* Okuma Metni
"Aynı nesne için ortaya konulan farklı dilleri görmek gerçekten ilginç"

14 Mayıs 2015

İlk girişimden sonra Tiscar Design markasını ne zaman kurdunuz?

Az önce bahsettiğim tasarım grubu 1993 yılında dağılınca, tek tasarımcı olarak kendi ofisimi kurdum. Gerçi bu çok talihsiz bir döneme rastladı çünkü 1992 yılında yapılan Barselona Yaz Olimpiyatları ve Sevilla EXPO'sunun ardından İspanya ciddi bir ekonomik krize girdi. Her şeye rağmen direndim ve yola devam ettim. O sırada ofiste dört kişiye çıktık. Hepimiz de iş konusunda oldukça deneyimliydik.



İşverenleriniz daha çok hangi sektörlerdendi?

Genellikle mobilya üreticileriydi. Yavaş yavaş İspanya dışına çıkıp yabancı ülkelere iş yapmaya başladık. Ülke yeniden krize girince 2009'da çalışan sayısını azaltmamız gerekti ve iki kişiye düştük. Bu durumdan da gayet memnunuz, sakin ve rahat bir ortamımız var.

Ofisin yeri gerçekten çok güzel. Modern sanat müzesi IVAM'ın hemen yan sokağındasınız. Tiscar hep burada mıydı?

Hayır, daha önce buraya yakın bir binada, yine zemin katta bir ofisimiz vardı. 2006 yılında beri şu anki yerimizdeyiz. Kuruluşumuzdan bu yana hem yerel hem de yabancı işverenlerin güvenini kazandık.



Dün size, bu işverenlerden biri olan Capdell'in Habitat Valencia fuarındaki standında rastlamıştım.

Evet, Capdell, muhteşem insanların olduğu önemli bir mobilya firması. İyi tasarımı layıkıyla uyguluyorlar. Hem onlar tasarımcılarla çalışıyor olmaktan mutlular, hem de tasarımcılar Capdell'e proje üretmekten  mutlular.

Bu tür firmalar ile çalıştığınız zaman tasarım süreci nasıl ilerliyor?

* Sağlanan Veriler

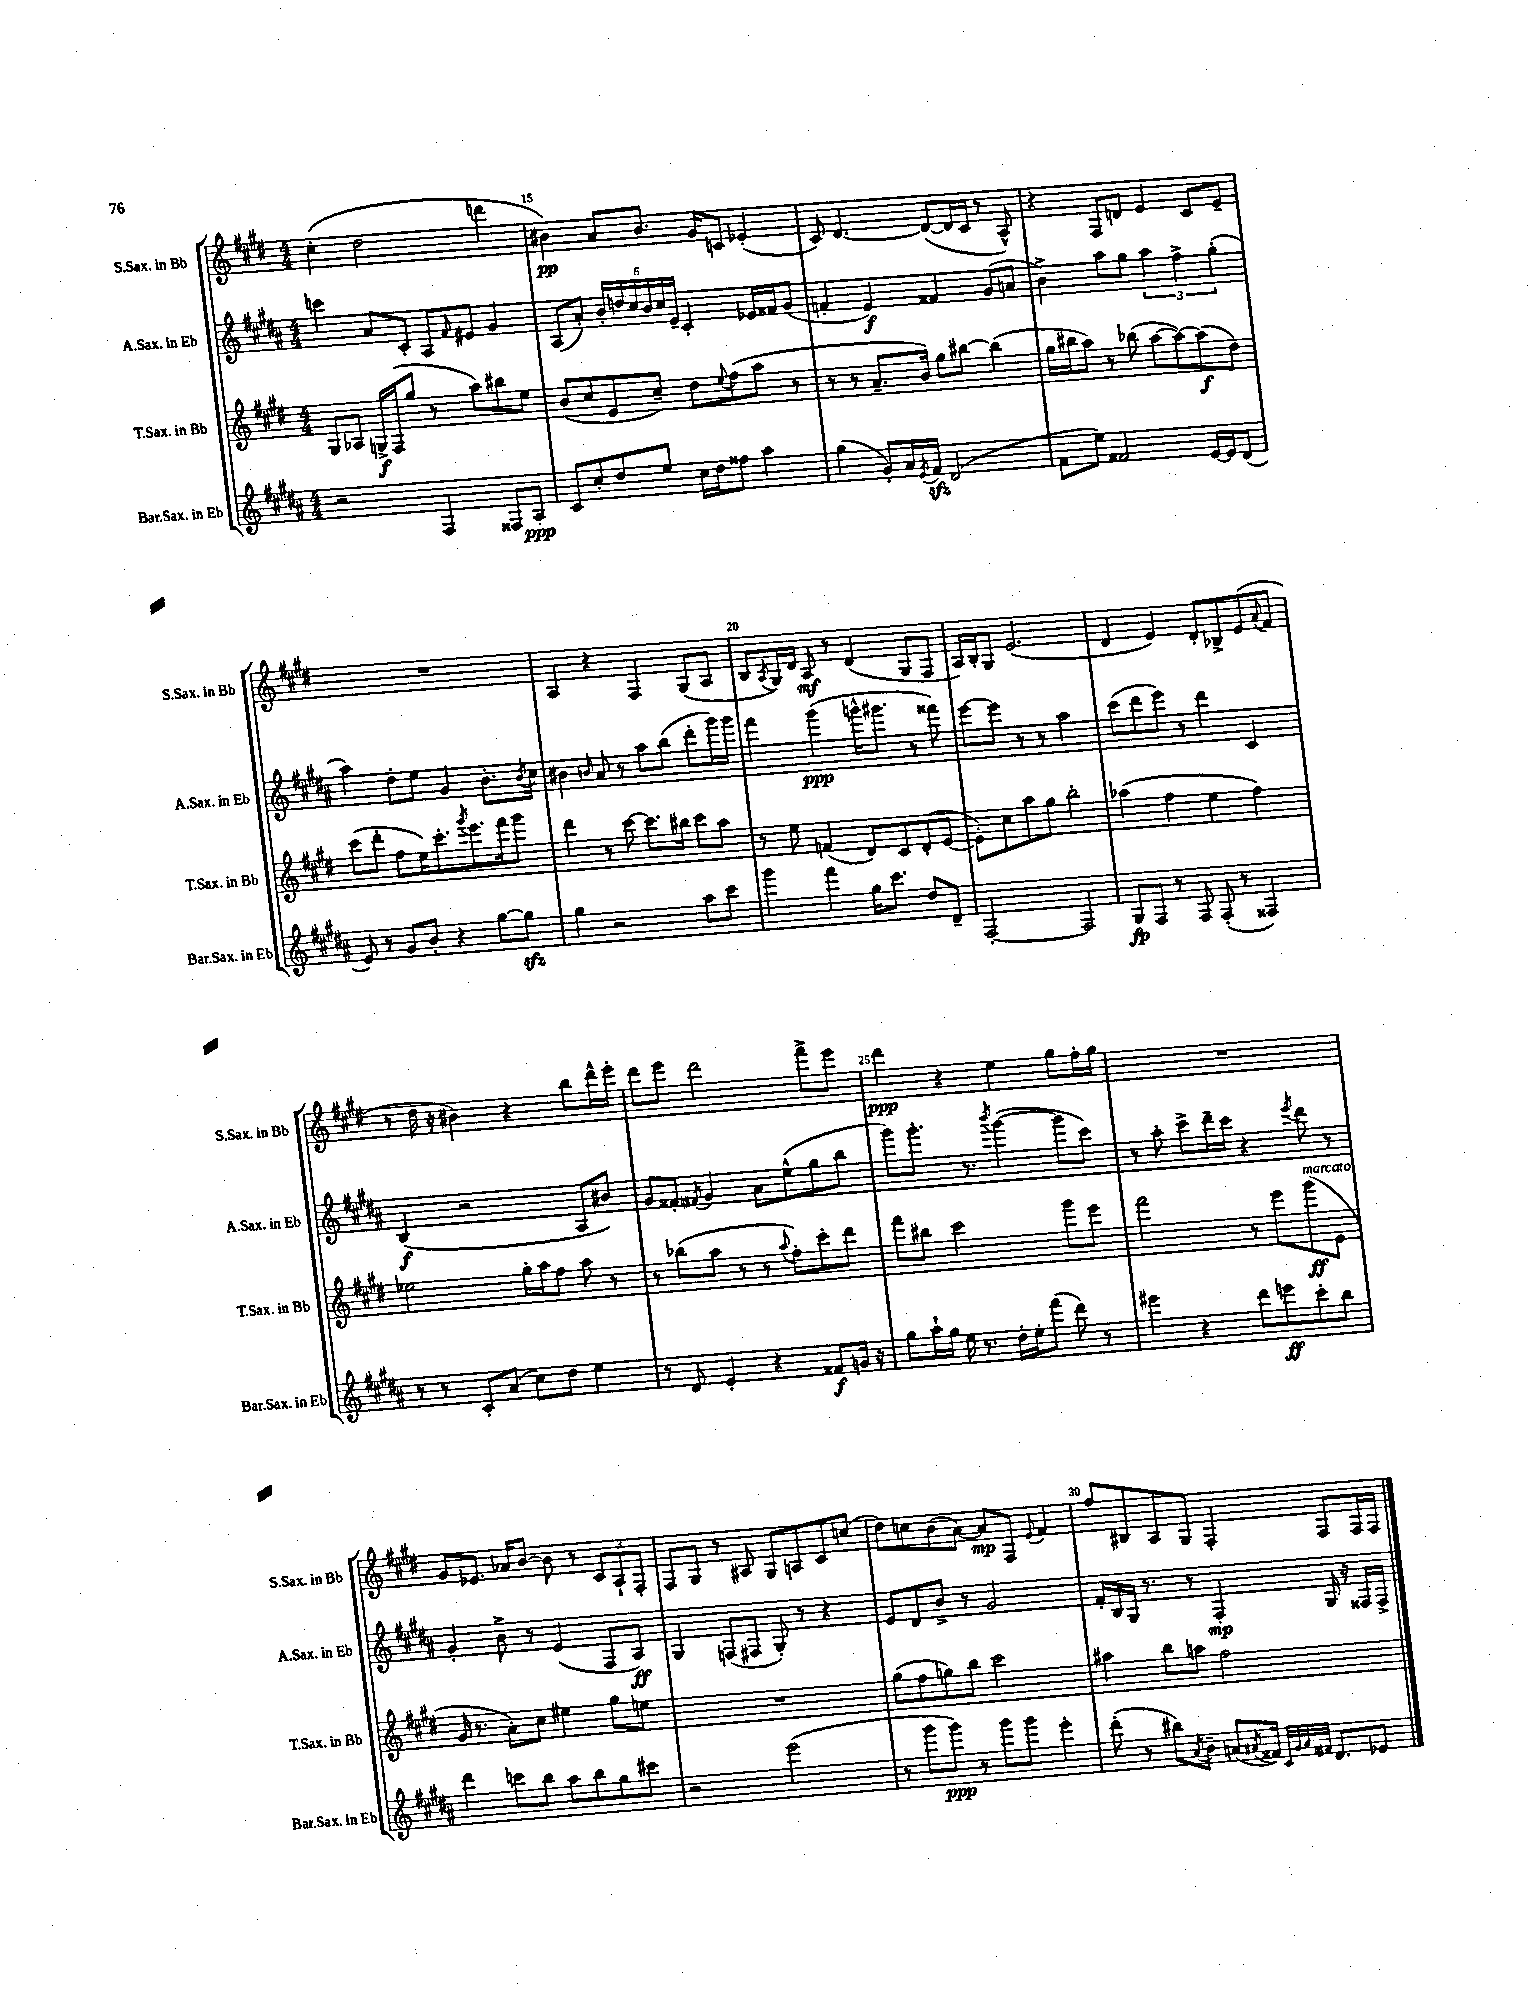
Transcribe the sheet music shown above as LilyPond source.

<<
\new StaffGroup <<
\new Staff = "s0" \with { instrumentName = "S.Sax. in Bb" shortInstrumentName = "S.Sax. in Bb" } {
    \clef treble \key e \major \numericTimeSignature \time 4/4
    cis''4-.( dis''2 d'''4 |
    bis'4\pp) a'8 bis'8. gis'16 c'8 ees'4-.( |
    cis'8) dis'4.~ dis'8~( dis'16 cis'16 r8 a8-^) |
    r4 fis8 d'8 e'4 cis'8 e'8-- |
    R1 |
    a4 r4 fis4 gis8( a8 |
    b8 \acciaccatura { a8 } gis16) dis'16 a8\mf r8 dis'4( gis8 fis8 |
    a16) b16-. gis8 e'2.( |
    dis'4 e'4) dis'8-. bes8-> e'8( \appoggiatura { a'8 } fis'8 |
    r8 dis''16 r16 bis'4) r4 b''8 dis'''16-^ e'''16-. |
    dis'''8 e'''8 dis'''2 fis'''8-> e'''8 |
    dis'''4\ppp r4 e''4 gis''8 fis''16-. gis''16 |
    R1 |
    gis'8 ees'8. aes'16 b'8~ b'8 r8 \tuplet 3/2 { cis'8 a8-! fis8-. } |
    fis8 gis8 r8 ais8 gis8 a8 cis'8 c''8( |
    dis''8) c''8 b'8( a'8~) a'8\mp fis8 \appoggiatura { e'8 } fis'4 |
    fis''8 bis8 a8 gis8 fis4-. fis8 fis16 fis16 \bar "|." |
}
\new Staff = "s1" \with { instrumentName = "A.Sax. in Eb" shortInstrumentName = "A.Sax. in Eb" } {
    \clef treble \key b \major \numericTimeSignature \time 4/4
    c'''4 ais'8 cis'8-. ais8 \grace { fis'16 } eis'8 gis'4 |
    ais8( ais'8-.) \tuplet 6/4 { b'16-. d''16 cis''16 b'16 cis''16 e'16-- } cis'4-. ees'16 fisis'16 gis'8( |
    f'4-. e'4\f) fisis'4 gis'8( a'8 |
    b'4->) ais''8 gis''8 \tuplet 3/2 { ais''4 fis''4-> gis''4-.( } |
    ais''4) dis''8-. e''8 gis'4 b'8.-. \acciaccatura { b'8 } cis''16 |
    bis'4 \grace { b'16 } ais'8 r8 ais''8 b''8( dis'''8-. gis'''16) gis'''16 |
    fis'''4 gis'''4\ppp( g'''16-^ gis'''8. r8 fisis'''8) |
    e'''8~ e'''8 r8 r8 ais''2 |
    cis'''8( dis'''8 e'''8) r8 dis'''4 cis'4 |
    b4\f( r2 ais8 bis'8) |
    gis'8 fisis'8-. \acciaccatura { fis'8 } gis'4 ais'8 e''8-^( gis''8 b''8 |
    gis'''8) gis'''8.-. r8. \acciaccatura { b'''8 } gis'''4~( gis'''8 cis'''8) |
    r8 ais''8-. cis'''8-> dis'''16-- cis'''16 r4 \acciaccatura { e'''8 } dis'''8 r8 |
    gis'4-. b'8-> r8 e'4( fis8 ais8\ff) |
    gis4 f8( fis8 gis8-.) r8 r4 |
    e'8 dis'8 b'8-> r8 gis'2 |
    fis'16-. b16 gis16 r8. r8 fis4-.\mp gis16 r16 fisis16 fisis16-> \bar "|." |
}
\new Staff = "s2" \with { instrumentName = "T.Sax. in Bb" shortInstrumentName = "T.Sax. in Bb" } {
    \clef treble \key e \major \numericTimeSignature \time 4/4
    gis8 aes8 g16->\f fis16( gis''8 r8 a''8) bis''8 e''8 |
    b'8( cis''8 e'8 cis''8--) dis''8 \appoggiatura { e''8 } fis''8( a''8 r8 |
    r8 r8 a'8.-- b'16) gis''8 bis''8~ bis''4( |
    gis''16 bis''16 a''8) r8 bes''8( a''8~ a''8~) a''8\f( dis''8) |
    cis'''8( dis'''8-. fis''8 e''16) cis'''8.-. \acciaccatura { gis'''8 } e'''8. fis'''16 gis'''8 |
    dis'''4 r8 cis'''8~ cis'''8. bis''16 cis'''8 a''8 |
    r8 e''8 f'4( dis'8) cis'8 dis'8-.( e'8~ |
    e'8-.) cis''8 a''8 gis''8 b''2-. |
    aes''4( fis''4 e''4 fis''4) |
    ees''2 gis''16-. a''16 fis''8 a''8 r8 |
    r8 bes''8( a''8 r8 r8 \appoggiatura { a''8 } fis''8-.) cis'''8-. dis'''8 |
    fis'''8 bis''8 cis'''2 gis'''8 e'''8 |
    fis'''2 r8 e'''8 gis'''8\ff^\markup { \italic "marcato" }( e'8 |
    gis'16 r8. a'8-.) cis''8 eis''4 gis''8 e''8 |
    R1 |
    gis''8( fis''8 g''8) b''8 cis'''2 |
    ais''4 b''8 a''8 fis''2 \bar "|." |
}
\new Staff = "s3" \with { instrumentName = "Bar.Sax. in Eb" shortInstrumentName = "Bar.Sax. in Eb" } {
    \clef treble \key b \major \numericTimeSignature \time 4/4
    r2 fis4 fisis8 ais8-.\ppp |
    cis'8 cis''8-. dis''8 e''8 cis''16 dis''16 fisis''8 ais''4 |
    gis''4( gis'8-.) ais'16 \acciaccatura { e'8 } fis'16\sfz dis'2( |
    fis'8 e''8) fisis'2 e'16~ e'16 dis'8( |
    e'8) r8 gis'8 b'8-. r4 gis''8~ gis''8\sfz |
    gis''4 r2 ais''8 cis'''8 |
    gis'''4 fis'''4 gis''16 cis'''8. dis''8 dis'8-- |
    fis2~-. fis2 |
    gis8\fp fis8 r8 fis8 fis8-.( r8 fisis4) |
    r8 r8 cis'8-. ais'8( cis''8) dis''8 e''4 |
    r8 dis'8 e'4-. r4 fisis'8\f g'16 r16 |
    gis''8 ais''16-! gis''16 e''16 r8. dis''16-. e''16-. fis'''8( dis'''8) r8 |
    eis'''4 r4 dis'''8 e'''8\ff cis'''8-. b''8 |
    dis'''4 c'''8 b''8 ais''8 b''8 gis''8 cis'''8 |
    r2 e'''2( |
    r8 gis'''8 gis'''8\ppp) r8 gis'''8 gis'''8 e'''4-. |
    dis'''8-.( r8 bis''8) \acciaccatura { ais'8 } b'8-- a'8( \acciaccatura { ais'8 } fisis'16) \grace { cis'32 gis'32 ais'32 fis'32 } dis'8. ees'8 \bar "|." |
}
>>
>>
\layout { \context { \Score currentBarNumber = #14 \override BarNumber.break-visibility = ##(#f #t #t) barNumberVisibility = #(every-nth-bar-number-visible 5) } }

* İstenenler
a – Tiscar Design söyleşisinde "Hayır, daha önce" ifadesinden "süreci nasıl ilerliyor?" ifadesine kadar uzanan bölümün tamamını hiç değiştirmeden yazar mısınız?
b – Tiscar Design ile yapılan söyleşiyi kaldığı yerden sürdürür müsünüz?

* Sıralı Yanıtlar
a –
Hayır, daha önce buraya yakın bir binada, yine zemin katta bir ofisimiz vardı. 2006 yılında beri şu anki yerimizdeyiz. Kuruluşumuzdan bu yana hem yerel hem de yabancı işverenlerin güvenini kazandık.



Dün size, bu işverenlerden biri olan Capdell'in Habitat Valencia fuarındaki standında rastlamıştım.

Evet, Capdell, muhteşem insanların olduğu önemli bir mobilya firması. İyi tasarımı layıkıyla uyguluyorlar. Hem onlar tasarımcılarla çalışıyor olmaktan mutlular, hem de tasarımcılar Capdell'e proje üretmekten  mutlular.

Bu tür firmalar ile çalıştığınız zaman tasarım süreci nasıl ilerliyor?

b –
Normalde ofise gelip birlikte çalışmaya karar veren müşteriler oluyor. Sonra tasarım bir brief'i oluşturuyorlar. Biz de tasarımımızı buna göre geliştiriyoruz. Bazen de brief aşamasında, müşteriyi başka bir şey yapma ya da probleme yaklaşım biçimini değiştirme konusunda ikna edebiliyoruz. Müşteri ve üretici ile bir araya gelip strateji geliştiriyoruz. Örneğin, markayı daha başarılı bir sonuca ulaştıracak bir proje...

Farklı tasarımcılar ile aynı marka için ürün geliştirmek, onlarla diyalogda olmak ve ürünlerinizi aynı ortamda sergilemek hakkında neler söyleyebilirsiniz?

Bunun gayet ilginç ve iyi bir deneyim olduğunu söyleyebilirim. Çünkü aynı brief'in ya da bazı yönleriyle ayrışsa da tek bir firmanın tanımladığı benzer brief'lerin getirdiği temel sorunları çözerken aslında birbirimizden öğreniyoruz. Benzer bir sorun üzerinde çalışırken, başka bir tasarımcının bu sürecin sonucunda ne ürettiğini; aynı nesne için ortaya konulan farklı dilleri görmek gerçekten ilginç. Aramızda gayet iyi bir ilişki var. Bu da markanın ifade zenginliğini, açık fikirliğini artırmak için iyi bir yöntem...



Uluslararası ödül programlarından çok sayıda ödüle sahipsininiz. Bu konuyla ilgili görüşlerinizi de alabilir miyiz?

Capdell için yaptığım ECO Chair tasarımı ile German Design Award 2015 ve Good Design Award 2013 programlarında ödüle değer görüldüm. Normal bir ahşap sandalye olmasına rağmen, strüktürel anlamda özel bir tasarım diline sahip. Kullanım açısından çok rahat. Görünürde öyle olmasa da istiflenebilir bir yapısı var.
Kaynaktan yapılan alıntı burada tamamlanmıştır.